Walter set off with far more alacrity than usual. His task allured him; frequent practice had made him quick at landscape-drawing, whereas he always preferred to leave the figures to his comrades.

The ceiling had been originally planned with a centre-piece of allegorical figures; but, of course, since Peter Lars' defection, that was not to be thought of now.

Walter was just thinking of this disagreeable personage, and rejoicing in his absence, when he heard a voice behind him, and looking round, he saw the very man coming after him at a brisk pace. He stopped, and waited for him with an instinct of vague curiosity. He wanted to discover why he had been so suddenly turned off--he had heard no particulars.

The black-faced little fellow, who was walking along in full travelling trim, with staff and knapsack, appeared to be in his happiest mood; his pursed-up lips wore their sliest sneer, with even more decided mischief in it than usual. His eyebrows were drawn up to his cap, and as he called after Walter, his voice sounded like the treble tones of a chaffing boy.

"You are the very man I wanted to see;" he began, even before he had come up with him. "Scheiden und meiden thut weh!--partings are grievous, you know; and though I could have done all my partings with my principal in writing, well enough, I wished to take leave of you, for I had a thing or two to tell you, that would not have done quite so well in a letter. So if your people did not forbid you to contaminate yourself with an outlawed miscreant like myself, I will walk your way with you a bit."

"As you please; but tell me what you did, Peter, to bring things to such a sudden crisis?"

"Did? pshaw! a piece of nonsense! I was a donkey, my very dear and very proper young friend, as, of course, you have heard--unless perhaps they did not tell you, lest evil communications should corrupt good manners."

"The chief thing, I suppose, I do know," said Walter reddening. He only knew what old Christel had told him; viz., that Peter had come home drunk, and been disrespectful to Helen.

"The chief thing!" sneered Peter; "a pretty chief thing to make a row about! I have done many such chief things, and more to the purpose, in my life, and not a cock crowed after me. If I had not been such a confounded ass as to let myself be found out too soon, and get kicked out like a mangy hound before I had got what I came for, I could have laughed in my sleeve, even if they did kick me out after. As it is, I have made a fool of myself for nothing--got blown up and turned off, while others remain behind to laugh at me as I deserve. Eh! why don't you laugh. Propriety? You see I laugh at my own clumsiness!"

"I don't see what there is to laugh at," said Walter coldly; for he bitterly repented of having suffered this little villain to walk by his side.

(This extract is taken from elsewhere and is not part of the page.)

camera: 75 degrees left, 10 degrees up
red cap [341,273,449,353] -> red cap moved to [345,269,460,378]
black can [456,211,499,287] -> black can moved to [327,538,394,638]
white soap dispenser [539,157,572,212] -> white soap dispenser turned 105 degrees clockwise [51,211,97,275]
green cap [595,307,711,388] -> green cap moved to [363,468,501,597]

"Don't, then," he said jeeringly; "Milksop that you are!--You have a spirit that is as blond as your head, and as your mother's was, when she suffered herself to be so taken in--"

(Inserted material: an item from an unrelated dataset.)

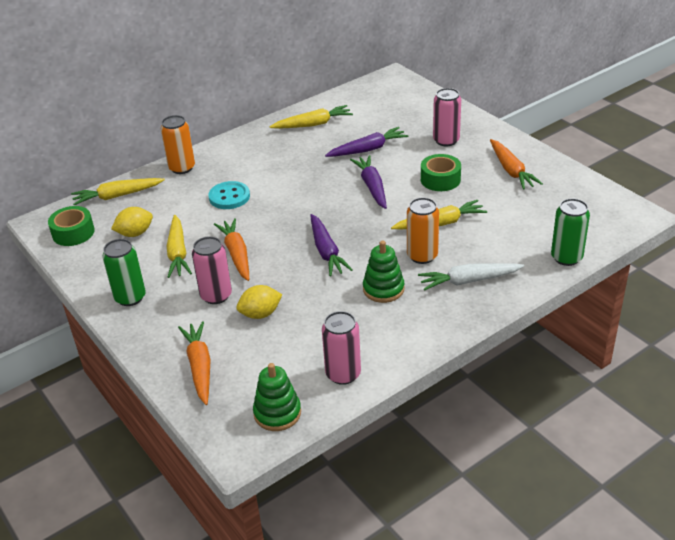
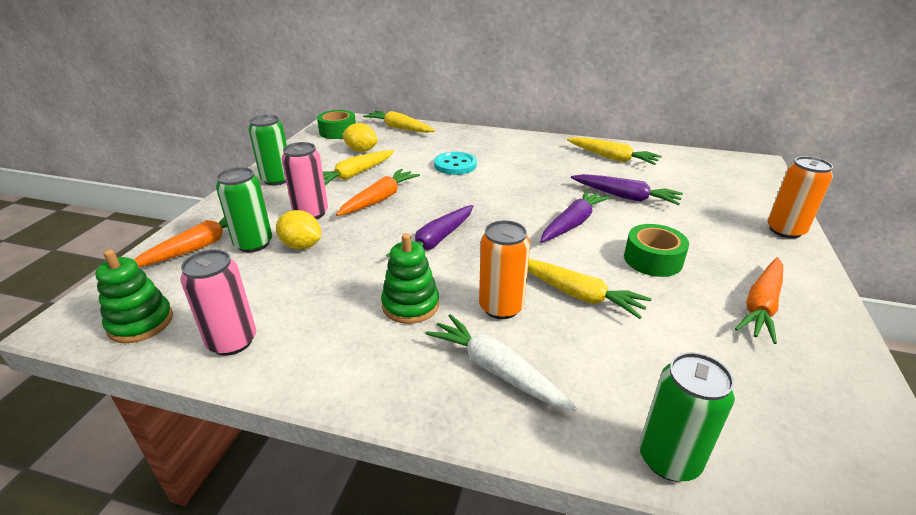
camera: 50 degrees right, 5 degrees down
orange can [161,115,195,174] -> orange can moved to [767,156,833,239]
pink can [433,88,461,147] -> none
none -> green can [216,167,272,252]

"Fellow!" cried Walter, flaring up with sudden passion; "if ever I hear my mother's name on your lips,--" and he held his strong fist in the wizened face of his tormentor, who stood still with a look of defiance.

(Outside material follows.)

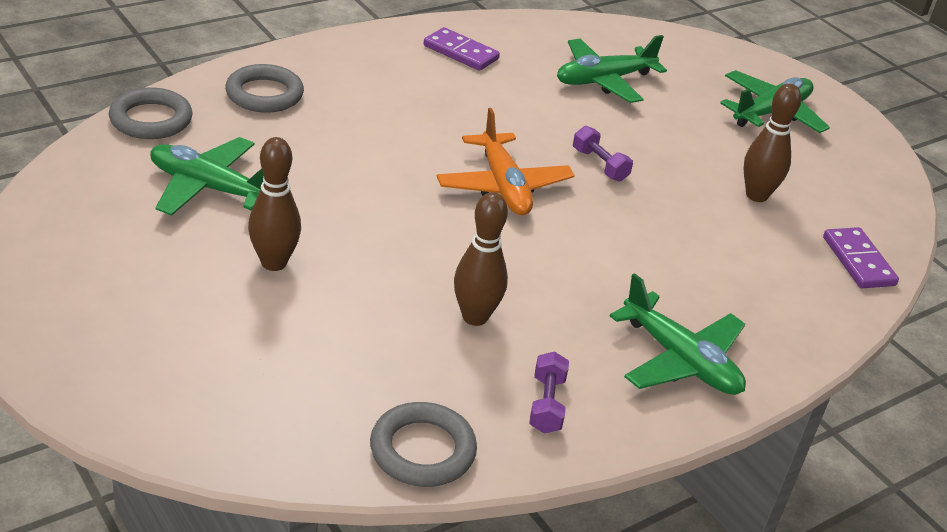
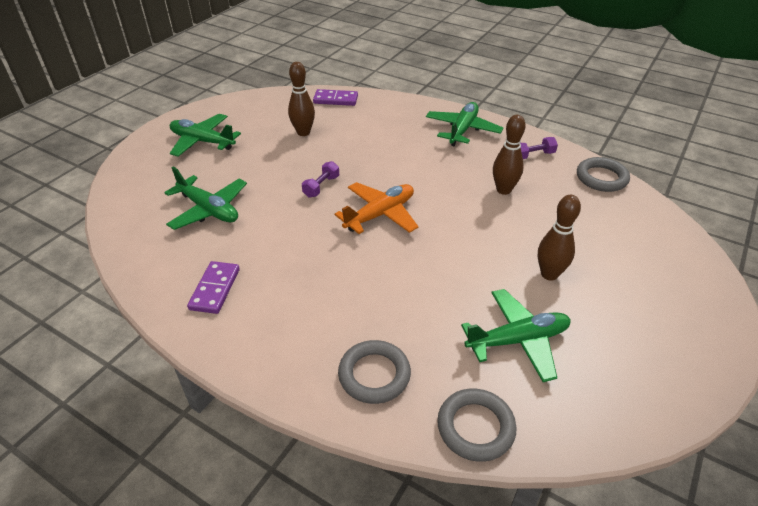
camera: 110 degrees left, 5 degrees up
green plane [150,137,264,216] -> green plane turned 105 degrees counterclockwise [461,289,571,382]
purple domino [823,227,899,288] -> purple domino turned 45 degrees clockwise [313,89,358,106]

"Softly, old boy, take it coolly," he said. "There are moments, I am aware, when even the sweetest milk is apt to turn sour; but never mind; I don't see what I should gain by quarrelling with you before I go. You always treated me fairly--like a gentleman, I may say; for our principal I was a mere machine; for our adorable Mamsell a toad; you were the only person in the house who treated me as a fellow-creature; and so, old fellow, I mean to do you a good turn before I go. When all the rest are abusing me, you can say: 'Well, poor devil, he was not so bad a fellow after all!'"

"Come to the point;" said Walter, losing patience; "I have work to do."